Dans la perspective de plusieurs semaines où le ton politique va s’enflammer, j’ai envie de conseiller à mes interlocuteurs de ne pas lire ou écouter quoi que ce soit qui émane du personnel politique ou d’une certaine presse sur Brexit, probablement jusqu’à fin novembre – sauf quelques voix restent censées dans la cacophonie, liste non exhaustive en bas de page.

Bonne rentrée !

Olivier MOREL

14 septembre 2018


 

A lire et suivre avec profit, noms et adresses tweeter :

Eric Albert, @IciLondres  |  Mark Boleat, @markboleat  |  Ian Dunt, @IanDunt  |

Janan Ganesh, @JananGanesh  |  Charles Grant, @CER_Grant ; @CER_EU  |

Mark Gregory, @MarkGregoryEY  |  Faisal Islam, @faisalislam  |

Sophie Pedder, @PedderSophie  |  John Peet, @JohnGPeet  |

Wolfgang Munchau, @EuroBriefing  |  Jean-Claude Piris, @piris_jc  |

Andrew Sentance, @asentance  |  Philip Stephens, @philipstephens  |

Martin Wolf, @martinwolf_  |

et

Marina Hyde, @MarinaHyde – ton acerbe, irrévérencieux et inclassable


[1] https://www.lesechos.fr/idees-debats/editos-analyses/0302204631461-pourquoi-il-faut-fuirtwitter-et-facebook-2202133.ph

[2] Chequers est la résidence secondaire du Premier Ministre britannique. Theresa May y a dévoilé son Plan Brexit lors d’un séminaire du gouvernement le 6 juillet 2018, provoquant la démission de David Davies, Ministre responsable de la sortie de l’UE et principal interlocuteur de Michel Barnier, et Boris Johnson, Ministre des Affaires Etrangères, tous deux ardents Brexiters.

[3] Soit plus de 300 000 € ; il avait dû abandonner cette chronique lorsqu’il avait rejoint le gouvernement de Theresa May à l’été 2016 ; il avait d’ailleurs fameusement qualifié ses émoluments de chroniqueur (250 000 £ à l’époque), qu’il combinait encore avec son rôle de Maire de Londres, de « chicken feed » (roupie de sansonnet).

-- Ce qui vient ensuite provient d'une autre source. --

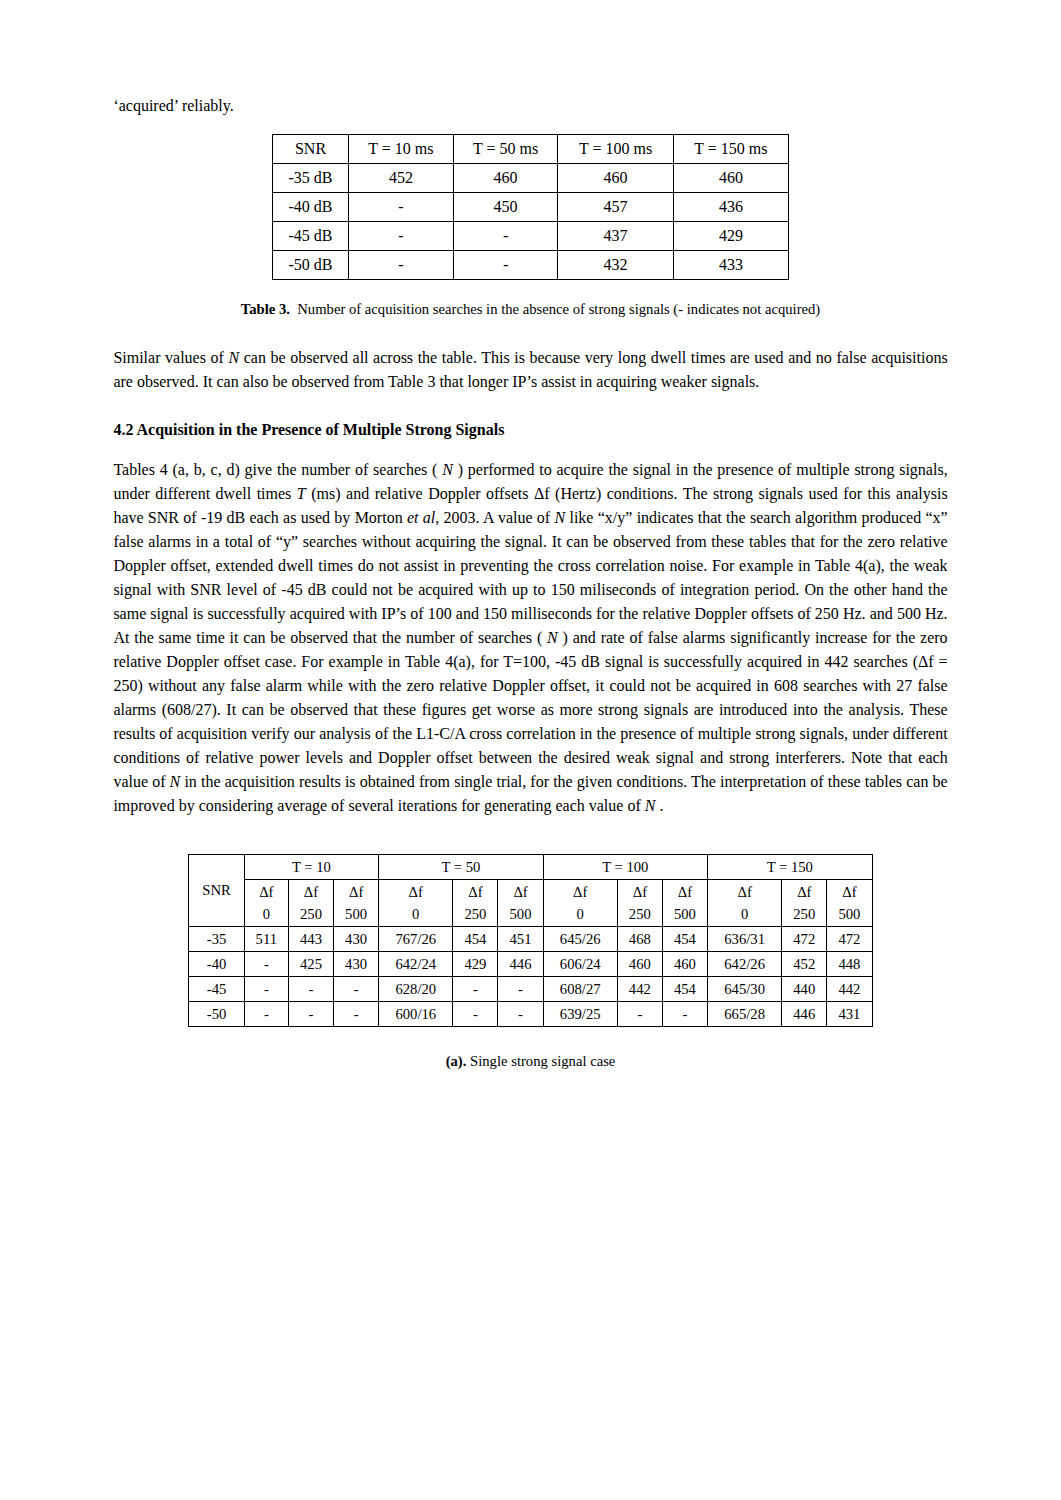‘acquired’ reliably.
| SNR | T = 10 ms | T = 50 ms | T = 100 ms | T = 150 ms |
| --- | --- | --- | --- | --- |
| -35 dB | 452 | 460 | 460 | 460 |
| -40 dB | - | 450 | 457 | 436 |
| -45 dB | - | - | 437 | 429 |
| -50 dB | - | - | 432 | 433 |
Table 3. Number of acquisition searches in the absence of strong signals (- indicates not acquired)
Similar values of N can be observed all across the table. This is because very long dwell times are used and no false acquisitions are observed. It can also be observed from Table 3 that longer IP’s assist in acquiring weaker signals.
4.2 Acquisition in the Presence of Multiple Strong Signals
Tables 4 (a, b, c, d) give the number of searches ( N ) performed to acquire the signal in the presence of multiple strong signals, under different dwell times T (ms) and relative Doppler offsets Δf (Hertz) conditions. The strong signals used for this analysis have SNR of -19 dB each as used by Morton et al, 2003. A value of N like “x/y” indicates that the search algorithm produced “x” false alarms in a total of “y” searches without acquiring the signal. It can be observed from these tables that for the zero relative Doppler offset, extended dwell times do not assist in preventing the cross correlation noise. For example in Table 4(a), the weak signal with SNR level of -45 dB could not be acquired with up to 150 miliseconds of integration period. On the other hand the same signal is successfully acquired with IP’s of 100 and 150 milliseconds for the relative Doppler offsets of 250 Hz. and 500 Hz. At the same time it can be observed that the number of searches ( N ) and rate of false alarms significantly increase for the zero relative Doppler offset case. For example in Table 4(a), for T=100, -45 dB signal is successfully acquired in 442 searches (Δf = 250) without any false alarm while with the zero relative Doppler offset, it could not be acquired in 608 searches with 27 false alarms (608/27). It can be observed that these figures get worse as more strong signals are introduced into the analysis. These results of acquisition verify our analysis of the L1-C/A cross correlation in the presence of multiple strong signals, under different conditions of relative power levels and Doppler offset between the desired weak signal and strong interferers. Note that each value of N in the acquisition results is obtained from single trial, for the given conditions. The interpretation of these tables can be improved by considering average of several iterations for generating each value of N .
| SNR | T = 10 | T = 50 | T = 100 | T = 150 |
| --- | --- | --- | --- | --- |
| Δf 0 | Δf 250 | Δf 500 | Δf 0 | Δf 250 | Δf 500 | Δf 0 | Δf 250 | Δf 500 | Δf 0 | Δf 250 | Δf 500 |
| -35 | 511 | 443 | 430 | 767/26 | 454 | 451 | 645/26 | 468 | 454 | 636/31 | 472 | 472 |
| -40 | - | 425 | 430 | 642/24 | 429 | 446 | 606/24 | 460 | 460 | 642/26 | 452 | 448 |
| -45 | - | - | - | 628/20 | - | - | 608/27 | 442 | 454 | 645/30 | 440 | 442 |
| -50 | - | - | - | 600/16 | - | - | 639/25 | - | - | 665/28 | 446 | 431 |
(a). Single strong signal case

[4] Amber Rudd avait fait une campagne de référendum pro-européenne vigoureuse, dénonçant régulièrement les grossières promesses et autres mensonges des Brexiters sur les soi-disant avantages du Brexit ; on a dit que cette annonce provoquante au congrès du parti était aussi pour elle un moyen de gagner en crédibilité vis-à-vis de ses collègues Brexiters.

[5] Le chef du parti majoritaire à la Chambre des Communes forme un gouvernement ; en cas de changement au sein du parti entre 2 élections, le nouveau chef du parti devient Premier Ministre automatiquement – Gordon Brown succède ainsi à Tony Blair en 2007 ; Theresa May à David Cameron le 13 juillet 2016.

[6] https://data.oecd.org/gdp/real-gdp-forecast.htm#indicator-chart

[7] voir [6].

[8] https://www.weforum.org/agenda/2018/04/the-worlds-biggest-economies-in-2018/

[9] Lire avec profit « Hired: six Months Undercover in Low-Wage Britain », James Bloodworth, sur la face cachée de la « gig economy ».